Director, Site Reliability Engineering

Brooklyn, NY
Engineering
Full-time
Kickstarter is looking for an SRE Director to manage a team of Operations Engineers and define and grow the Site Reliability Engineering function within Kickstarter. In addition to building and leading a team of engineers to manage our infrastructure, this individual will work across the Engineering organization to provide guidance and education on topics such as availability, performance, change management, application security, monitoring, and capacity planning.

About the Team

Kickstarter’s Operations Engineering team is a small team with engineers geographically distributed across the country. We manage Kickstarter’s infrastructure, supporting both the monolithic user-facing application that several product engineering teams are contributing to, as well as a handful of polyglot services that support that application.

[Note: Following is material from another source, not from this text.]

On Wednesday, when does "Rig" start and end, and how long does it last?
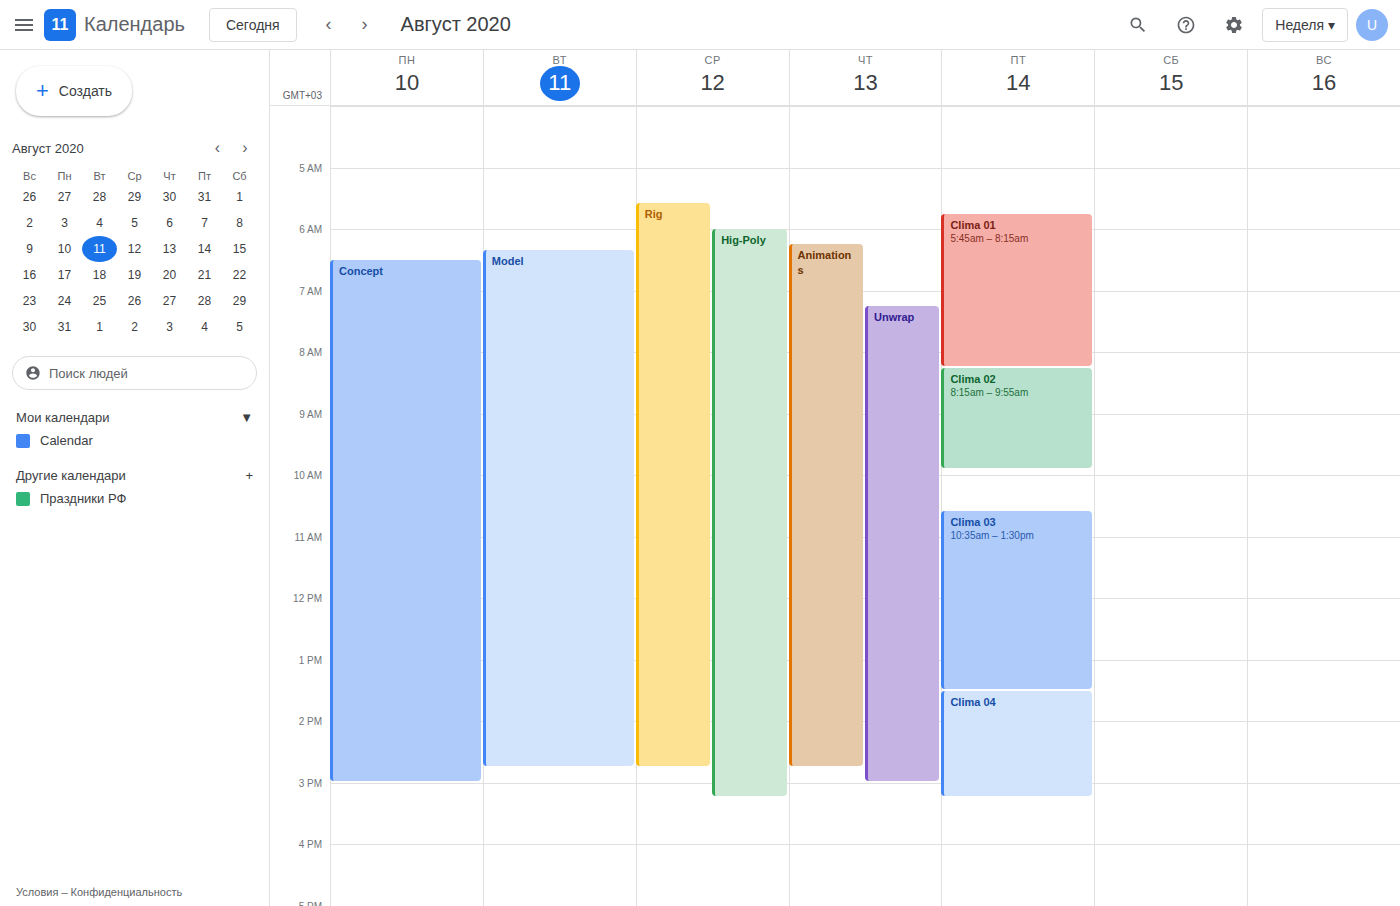
5:35 AM to 2:45 PM, 9 hours 10 minutes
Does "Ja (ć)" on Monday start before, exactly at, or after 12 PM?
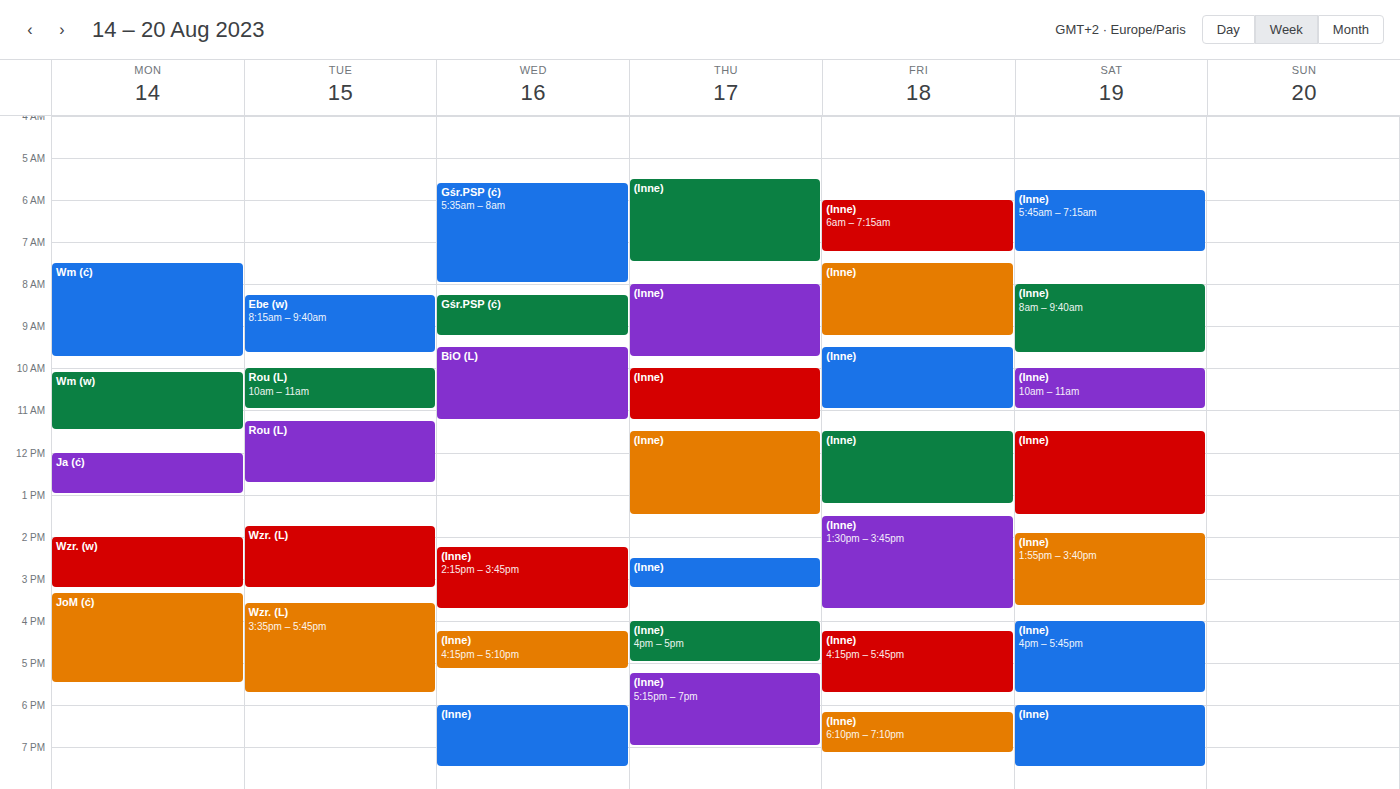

Our challenge is to make sure that engineers across the organization have the right tools to best understand and interact with code in our production environments: from continuous delivery pipelines to alerting and monitoring.

In This Role, You Will:

    • Lead and grow a team focused on operations and infrastructure.
    • Define roadmaps and priorities for growing and scaling our AWS deployment and associated tooling.
    • Partner with other engineering leaders to guide conversations and best practices in application architecture and cloud infrastructure.
    • Advocate for performance, security, global scale, and automation.
    • Define and be held accountable for process, metrics, and SLAs for our operations and infrastructure.

About You

    • You have 6+ years of software development experience, partly as a manager of an engineering team.
    • You have prior experience in the fields of devops, infrastructure engineering, systems engineering, or site reliability engineering.
    • You are a creative problem solver who understands and can articulate the tradeoffs involved in technical approaches, and can demonstrate pragmatism and resourcefulness when confronted with constraints.
    • You continuously demonstrate empathy with non-technical audiences and engineers whose area of interest or experience lies outside of SRE and Infrastructure.
    • You have strong opinions informed by experience on subjects like infrastructure-as-code, containerization, microservice orchestration, distributed systems, incident response, and AWS bric-a-brac, and are willing to experiment to refine those opinions.